Today I’m changing labels.
It’s small, practical work; peeling, pressing, lining things up just right. The kind of task that keeps your hands busy while your mind wanders. And honestly, my mind has been wandering a lot lately.
Things feel heavy. Loud. Unsettled.
I don’t need to name headlines or events for that to be true. You probably feel it too. There’s a shared tension in the air, something that lives in our shoulders, our breath, our sleep.
So today, I’m grounding myself in this work.

Maker & Reader didn’t begin as a business plan. It began as care. Care for dry, cracked hands. Care for nervous systems that don’t know how to rest.
Care for bodies that carry more than they should.
At its core, this work has always been about tending; slowly, intentionally, without urgency or spectacle. Making things by hand is my way of saying: softness still matters.
Gentleness still exists. Especially now.
I want to say this plainly: this space isn’t about telling anyone what to think.
It is about honoring how many of us are feeling.
If you’re tired, tender, overwhelmed, or just quietly holding your people a little closer; there’s nothing wrong with you.
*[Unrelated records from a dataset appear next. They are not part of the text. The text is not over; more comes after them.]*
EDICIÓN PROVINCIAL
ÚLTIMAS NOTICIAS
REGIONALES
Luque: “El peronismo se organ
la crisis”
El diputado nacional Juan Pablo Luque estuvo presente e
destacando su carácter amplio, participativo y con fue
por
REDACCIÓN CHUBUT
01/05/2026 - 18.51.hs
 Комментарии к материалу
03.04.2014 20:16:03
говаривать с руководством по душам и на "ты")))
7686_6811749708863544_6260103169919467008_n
That response makes sense. Wanting calm doesn’t mean you’re disengaged. Choosing gentleness doesn’t mean you’re ignoring the world.
For me, care isn’t political.
It’s human.
There’s something grounding about small rituals. Applying a salve before bed, breathing in a familiar scent, taking thirty seconds to be present in your body. These aren’t fixes. They’re reminders.
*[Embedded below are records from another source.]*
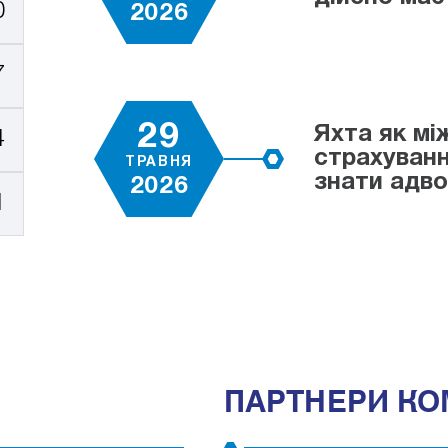
0
2026
7
29
Яхта як мі
4
страхуванн
ТРАВНЯ
знати адв
2026
1
ПАРТНЕРИ КО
Reminders that you are here. That your body deserves kindness. That tending to yourself is not indulgent. It is sustaining.


“Rooted in care” isn’t just a tagline to me. It’s a value. It means choosing slowness when the world pushes speed. Choosing humanity when things feel sharp. Choosing to make things that help people feel steadier; even just a little.
That’s what I’m doing today.
Quietly. Intentionally. With care.
If this season feels heavy, you’re not alone. And if all you can do today is tend to something small; your hands, your breath, your space; that is enough.
Sometimes, care is the most grounding thing we can offer.